GPT, But Backwards: Exactly Inverting Language Model Outputs
This work addresses security vulnerabilities in language models, such as stealing prompts and leaking data, by enabling exact inversion, though it is incremental as it builds on existing inversion methods.
The authors tackled the problem of reconstructing unknown textual inputs from language model outputs, presenting the SODA algorithm which achieved 98% and 79% reconstruction rates on inputs up to 10 tokens for natural language and random inputs, respectively.
The task of reconstructing unknown textual inputs to language models is a fundamental auditing primitive that allows us to assess the model's vulnerability to a range of security issues, including stealing hidden system prompts, detecting backdoors, and leaking private data. Existing inversion works assume access to differing levels of information (e.g. requiring input-output examples, the model parameters, intermediate activations or output logits) but oftentimes fail to fully reconstruct the desired input.
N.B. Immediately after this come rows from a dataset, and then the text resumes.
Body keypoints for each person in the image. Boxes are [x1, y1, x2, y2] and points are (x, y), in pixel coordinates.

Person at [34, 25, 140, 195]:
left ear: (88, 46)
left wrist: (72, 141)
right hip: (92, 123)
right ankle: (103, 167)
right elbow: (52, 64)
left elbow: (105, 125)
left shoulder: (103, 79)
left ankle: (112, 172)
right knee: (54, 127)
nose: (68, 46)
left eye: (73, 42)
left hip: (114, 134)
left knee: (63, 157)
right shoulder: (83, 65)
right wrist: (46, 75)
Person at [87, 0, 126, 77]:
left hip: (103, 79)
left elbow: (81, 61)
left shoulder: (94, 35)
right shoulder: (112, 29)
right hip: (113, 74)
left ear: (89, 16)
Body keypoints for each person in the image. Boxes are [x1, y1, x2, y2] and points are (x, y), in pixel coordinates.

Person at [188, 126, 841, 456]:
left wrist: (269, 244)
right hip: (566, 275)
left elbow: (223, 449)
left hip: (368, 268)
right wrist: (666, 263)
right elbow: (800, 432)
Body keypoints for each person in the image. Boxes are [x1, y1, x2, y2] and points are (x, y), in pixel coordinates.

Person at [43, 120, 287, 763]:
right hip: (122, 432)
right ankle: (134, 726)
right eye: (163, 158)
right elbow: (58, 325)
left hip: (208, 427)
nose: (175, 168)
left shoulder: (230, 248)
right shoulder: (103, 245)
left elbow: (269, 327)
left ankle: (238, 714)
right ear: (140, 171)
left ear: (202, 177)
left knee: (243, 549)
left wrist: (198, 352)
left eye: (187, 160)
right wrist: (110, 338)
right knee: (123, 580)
In this paper, we present the Sparse One-hot Discrete Adam (SODA) algorithm, a search-based inversion method that can accurately reconstruct the input text, given white-box access to the language model and its output. Our experiments demonstrate for the first time that exact language model inversion is possible on both natural language and random inputs. Indeed, SODA achieves respectively 98% and 79% reconstruction rates on inputs with lengths up to 10 tokens. Furthermore, we show that input length and vocabulary size have a far greater impact on the probability of a successful reconstruction than the size of the language model itself, thus allowing us to scale to models from 33M to 3B parameters.